Market value: $1.9 billion
Distribution rate: 8.4%
Expense ratio: 2.17%
Infrastructure stocks have replaced utilities as a “widows-and-orphans” investment that provides income, inflation protection and a counter-balance to other more volatile assets. Cohen & Steers Infrastructure Fund (UTF, $22.08) is a closed-end fund that invests in the stock and bonds of companies worldwide that own various types of infrastructure, such as gas pipelines, cell towers, toll roads and marine ports.
The fund invests in 181 different securities. At present, the allocation of UTF’s portfolio is 48% U.S. stocks, 35% foreign stocks, 5% bonds and 10% other types of investments.
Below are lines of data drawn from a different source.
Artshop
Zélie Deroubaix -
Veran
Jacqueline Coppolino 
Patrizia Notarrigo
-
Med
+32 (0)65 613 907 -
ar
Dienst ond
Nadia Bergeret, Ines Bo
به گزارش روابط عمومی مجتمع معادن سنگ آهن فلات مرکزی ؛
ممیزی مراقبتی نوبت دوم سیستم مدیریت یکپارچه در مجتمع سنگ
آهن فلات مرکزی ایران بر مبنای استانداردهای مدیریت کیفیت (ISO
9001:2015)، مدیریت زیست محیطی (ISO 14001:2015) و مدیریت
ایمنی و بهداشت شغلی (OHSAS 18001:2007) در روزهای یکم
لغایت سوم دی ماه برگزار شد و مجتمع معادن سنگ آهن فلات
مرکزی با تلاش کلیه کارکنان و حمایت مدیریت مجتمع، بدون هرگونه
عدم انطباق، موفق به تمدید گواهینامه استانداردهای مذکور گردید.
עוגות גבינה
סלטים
Top fund holdings included utility NextEra Energy (NEE), telecommunications REIT Crown Castle International (CCI) and railroad operator Union Pacific (UNP).
UTF launched in March 2004 and has generated three- and five-year annual returns of 15.5% and 11.5%, respectively – both better than benchmark infrastructure index. The fund also pays monthly distributions. However, this CEF’s expense ratio is somewhat rich at 2.17%.
*Distribution rate can be a combination of dividends, interest income, realized capital gains and return of capital, and is an annualized reflection of the most recent payout. Distribution rate is a standard measure for CEFs.
Market value: $249.6 million
Expense ratio: 2.50%
Another high-yielding global infrastructure fund is Macquarie Global Infrastructure Total Return Fund (MGU, $20.02). Although this fund manager is not especially well-known in the U.S., Australia-based Macquarie is among the top 50 asset managers globally, with more than $368 billion in assets under management.
MGU’s portfolio focuses heavily on investments in pipelines (31%), electric utilities (17%), toll roads (11%) and air ports (10%). The fund’s top holdings include energy companies such as Enbridge (ENB), Cheniere Energy (LNG) and TransCanada (TRP). Roughly 46% of the portfolio allocation is North American assets, but the fund also makes sizable investments in Australia, Italy, the U.K., Spain and Mexico.
This closed-end fund launched in August 2005 and has generated yearly returns averaging 11.9% over the past 10 years, though a more modest 4% annually over the past five years.